Il est important de noter que la réglementation européenne autorise seulement 65 additifs dans l’alimentation infantile, par rapport aux quelque 300 additifs autorisés dans l’alimentation générale.
Cette réglementation date de 2013, mais depuis, nos connaissances sur les additifs autorisés dans la nourriture pour nourrissons ont progressé, en particulier concernant une catégorie particulière : les émulsifiants. De plus en plus d’études démontrent que ce type d’additifs peut perturber le microbiote intestinal et être responsable d’inflammation intestinale.
Or, ces émulsifiants sont présents dans les préparations pour bébés et notamment dans les produits lactés. Je conseille donc aux parents, lorsqu’ils disposent d’un peu de temps, de jeter un coup d’œil à la liste des ingrédients des préparations infantiles, et de rester attentifs aux noms de substances qui leur sont inconnus, car il y a de fortes chances qu’ils s’agissent d’additifs.
Selon vos données, 80% des produits pour nourrissons affichent des allégations nutritionnelles ou de santé sur leur emballage. Comment les parents peuvent-ils s’y retrouver dans cette jungle alimentaire ? Existe-t-il des réglementations européennes visant à encadrer ces pratiques ?
Oui, un règlement européen encadre les assertions nutritionnelles pour l’ensemble des produits alimentaires.
Par exemple, l’allégation « réduit en sucre » signifie que le produit contient 30% de sucre en moins qu’une préparation alimentaire de la même gamme. Cependant, il est essentiel de se rappeler que le diable se cache dans les détails. Un aliment peut être qualifié de « riche en calcium » tout en étant très sucré ou très gras, ce qui le rend finalement peu intéressant sur le plan nutritionnel.
Il est donc urgent que la réglementation européenne évolue pour prendre en compte la qualité nutritionnelle globale des aliments, en fixant des seuils maximaux pour le sel, le sucre, etc., par famille de produits. Elle doit revoir la liste des additifs et limiter fortement les arômes. La mise en place de ces règles ne serait pas très fastidieuse car l’OMS a réalisé l’essentiel du travail.

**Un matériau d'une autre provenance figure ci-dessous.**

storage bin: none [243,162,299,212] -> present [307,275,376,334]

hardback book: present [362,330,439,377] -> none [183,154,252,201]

La Commission européenne devait s’engager prochainement sur ces questions, mais le projet paraît actuellement en suspens. J’imagine qu’il y a de fortes pressions de la part des industriels pour qu’il soit régulièrement reporté. En attendant, les parents, qui ont déjà bien à faire, doivent s’orienter seuls dans cette jungle alimentaire.

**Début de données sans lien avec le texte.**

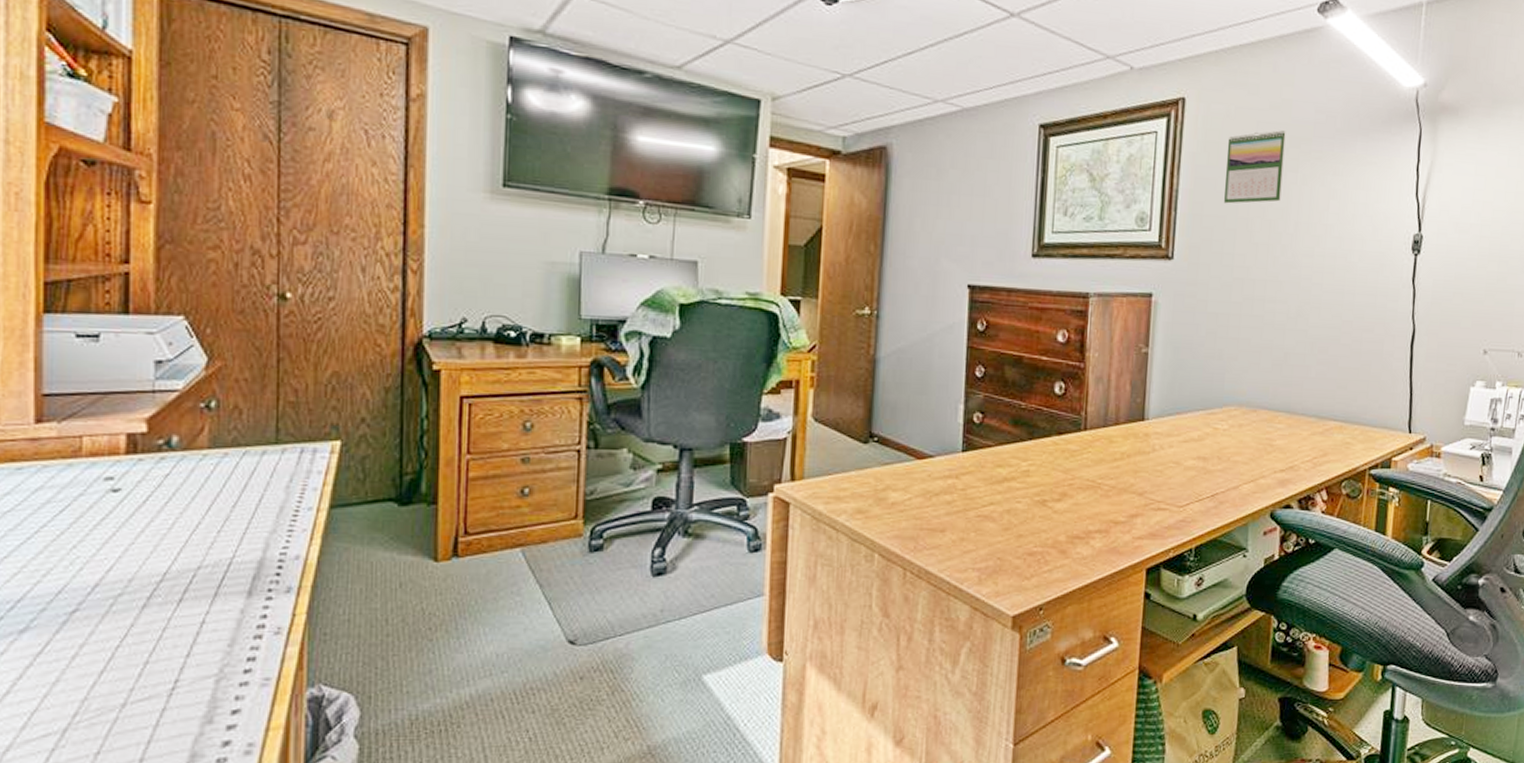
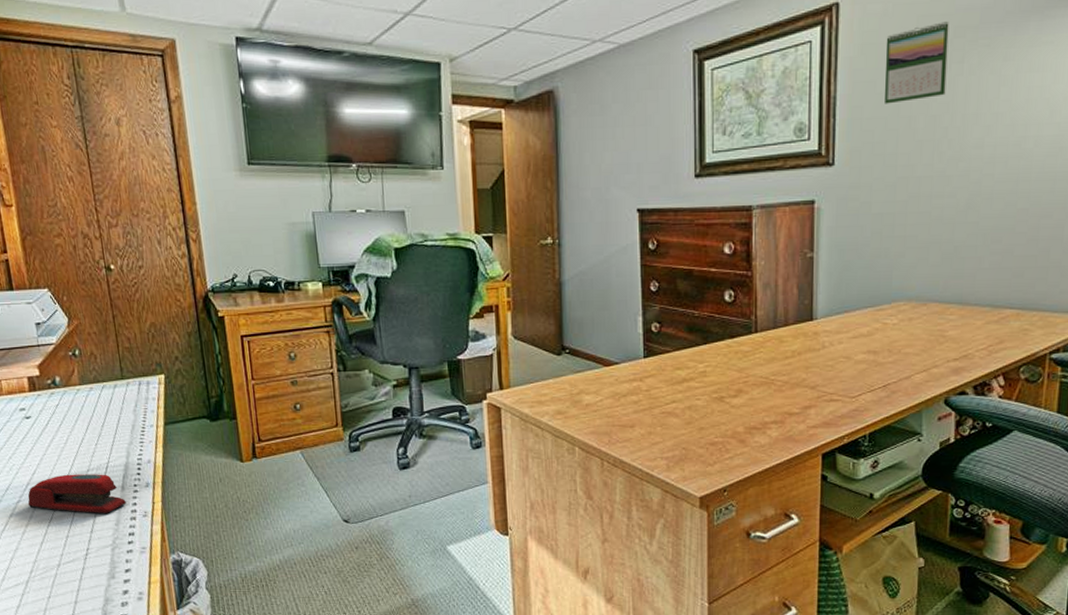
stapler: none [89,572,251,629] -> present [27,474,126,513]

Les recommandations alimentaires méconnues des jeunes parents
Pour élaborer et rédiger de nouvelles recommandations en matière de nutrition pour les bébés, Santé publique France a adopté une démarche participative en impliquant activement les parents. Au cours de ce processus, il est apparu que certains conseils étaient encore méconnus des parents.
En voici une liste non exhaustive :
La nécessité d’ajouter des matières grasses aux préparations « maison » ou aux petits pots pour bébés, lorsqu’ils en sont dépourvus.
Les risques microbiologiques liés à la consommation de miel et de produits laitiers à base de lait cru, qui sont fortement déconseillés chez les tout-petits avant un an.
Les scientifiques recommandent d’exposer les enfants à des produits allergènes entre 4 et 6 mois, pour améliorer leur tolérance à ces aliments.
L‘importance des légumes secs et des produits céréaliers complets dans l’alimentation des tout-petits. Souvent, ces aliments sont évités par crainte de problèmes digestifs pour les enfants. Cependant, leur inclusion dans les repas des tout-petits améliore la qualité nutritionnelle de leur alimentation, car ils sont riches en fibres et en protéines végétales.
La possibilité d’alterner le lait de croissance et le lait de vache entier UHT dès l’âge de 1 an.
Par ailleurs, les scientifiques constatent que les petits déjeûners et les goûters des bébés sont souvent trop sucrés, avec une forte présence de viennoiseries, de biscuits et de gâteaux. Cette recommandation, bien que fondamentale, est moins acceptée par les parents pour qui ces repas représentent des moments de plaisir.